Quinn cut the connection.
The Night Prowler sat on the subway, which was rattling its way downtown. He tried to look relaxed. It wasn’t easy. The risk he’d taken! If he hadn’t been alert, even lucky, and made his way out of the park several blocks away on Central Park West, they might have had him. Quinn might have won.
He concentrated on sitting still and looking at the ghostly reflection of his pale face in the opposite dark window. The man in the window, with the darkness sliding past behind him, appeared calm, but tension was running through his body like a spasmodic electrical current. The gun was an unyielding lump beneath his belt at the small of his back, concealed by his untucked shirt. The gun.
He’d missed! He was sure of it!
He’d assumed the detective in the car’s front passenger seat would be Quinn, but the second he squeezed the trigger and caught a glimpse of the man’s profile, he knew it was the other one—Fedderman.
The trailing shots had gone into the stalled car; he was sure of that but couldn’t know if any of the bullets found their mark.
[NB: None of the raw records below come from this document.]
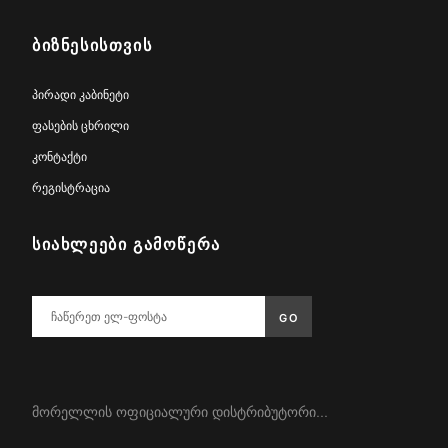
ᲑᲘᲖᲜᲔᲡᲘᲡᲗᲕᲘᲡ
პირადი კაბინეტი
ფასების ცხრილი
კონტაქტი
რეგისტრაცია
ᲡᲘᲐᲮᲚᲔᲔᲑᲘ ᲒᲐᲛᲝᲬᲔᲠᲐ
მორელლის ოფიციალური დისტრიბუტორი...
He could hope they had, but that was all. Soon as he got back to his apartment, he’d check TV news. Surely, Channel One would have something on the Central Park shooting. And the other local channels might break into regular programming.
This fucking city will jump to attention when I make it jump!
The Night Prowler shook his head, causing a woman seated on the other side of the subway car to glance up at him curiously, then quickly look away.
He struck a casual pose, a bored expression, while his mind worked furiously. What am I thinking? That’s not what this is about, making the city jump. That’s not what I’m about.
He needed, first of all, to find out about Quinn. Maybe Quinn was dead. It was difficult to imagine, but maybe one of the wild shots into the car had struck him in a vital spot. Maybe he was at least wounded.
Stress.
He could feel the word even as he thought it. Could feel it insinuating itself throughout mind and body. He knew he had to hold stress at bay so he could function at the high level he demanded. That his mission demanded.
Benzene.
But lately the fumes that had carried him to a placid and advanced mental state hadn’t worked their magic as quickly or as well. The body adapted to everything eventually; the Night Prowler knew that.
But he had to do something to relieve his stress. And soon.
Knowing Quinn was dead would help immensely. Would change the world.
But right now he looked down and saw that his hands were trembling in his lap.
The train lurched and slowed and light crept in at the edges outside the dark windows.
His stop.
Almost home.
Alice Fedderman took the news like a cop’s good and faithful wife, stricken with worry but with a calmness about her.
She’d been expecting this for years. Any phone call, long ago and long forgotten, might have brought her the same news. And now here it was.
But not as bad as it might have been. That was the kind of thing you told yourself, that you grabbed hold of and clung to at a time like this.
Her husband was alive.
She was on her way to the hospital and not the morgue.